▶ _GIVEN MATERIAL_
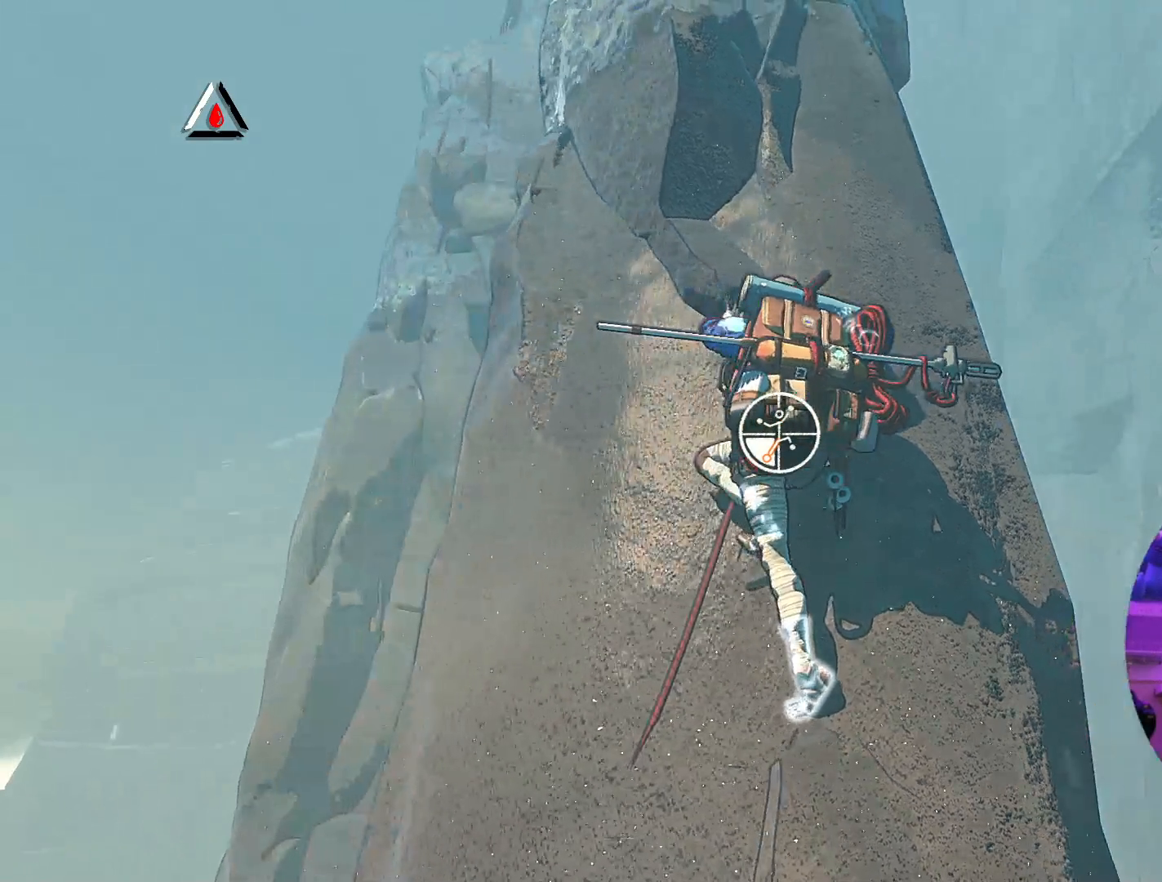
{"buttons": ["R1"], "left_stick": "center", "right_stick": "center", "events": [[267, "left_stick", "center"]]}
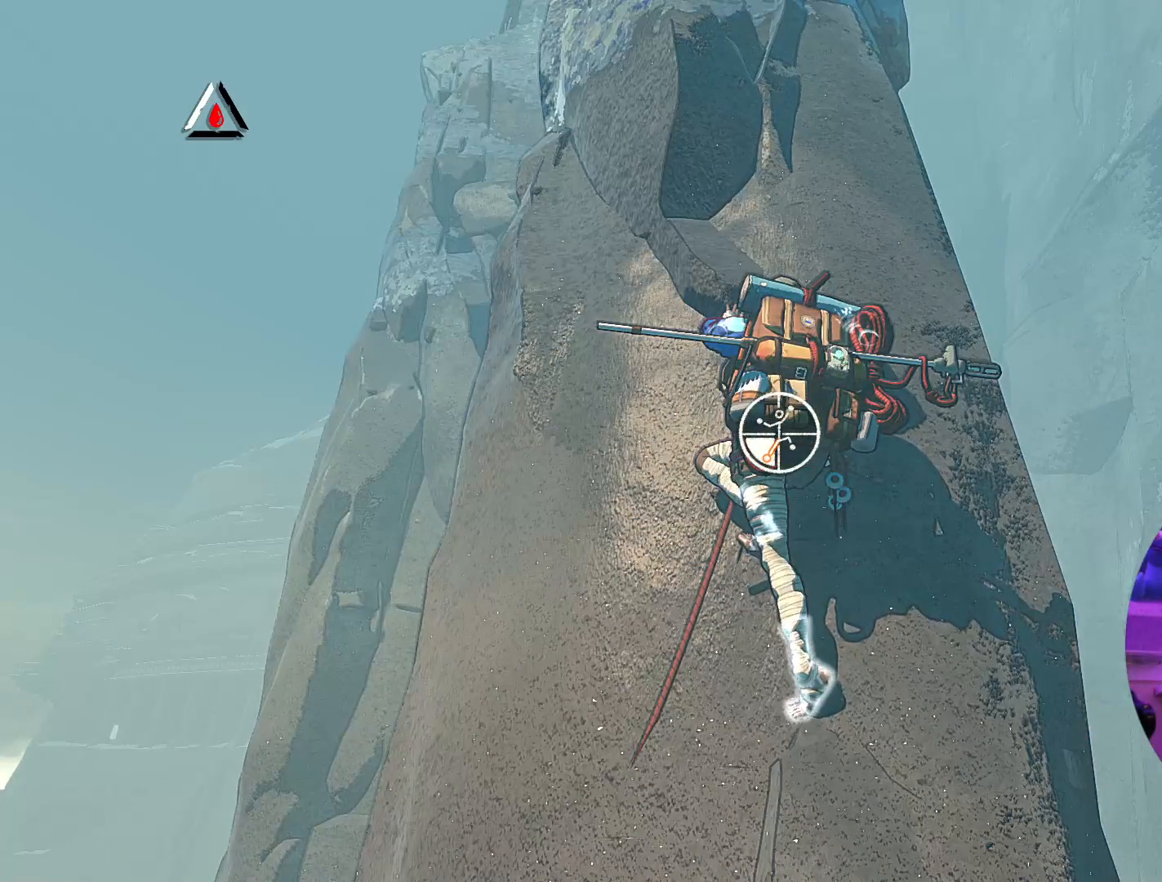
{"buttons": [], "left_stick": "up", "right_stick": "center", "events": [[100, "left_stick", "up-left"], [167, "R1", "up"], [217, "left_stick", "up"]]}
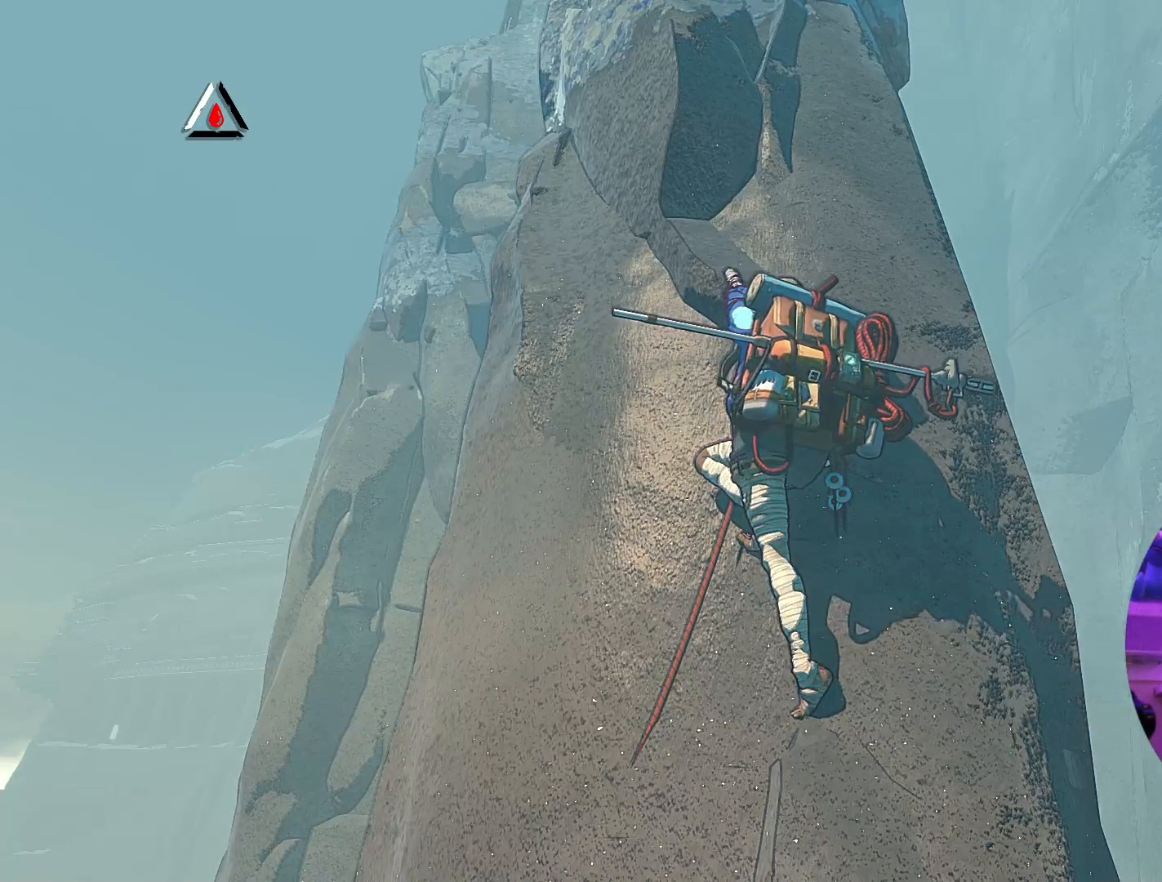
{"buttons": [], "left_stick": "center", "right_stick": "center", "events": [[233, "left_stick", "center"]]}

▶ _TASK DESCRIPTION_
Would it be possible to give the material above again exactly, with the pictures left out?

▶ _EXERCISE RESPONSE_
{"buttons": ["R1"], "left_stick": "center", "right_stick": "center", "events": [[267, "left_stick", "center"]]}
{"buttons": [], "left_stick": "up", "right_stick": "center", "events": [[100, "left_stick", "up-left"], [167, "R1", "up"], [217, "left_stick", "up"]]}
{"buttons": [], "left_stick": "center", "right_stick": "center", "events": [[233, "left_stick", "center"]]}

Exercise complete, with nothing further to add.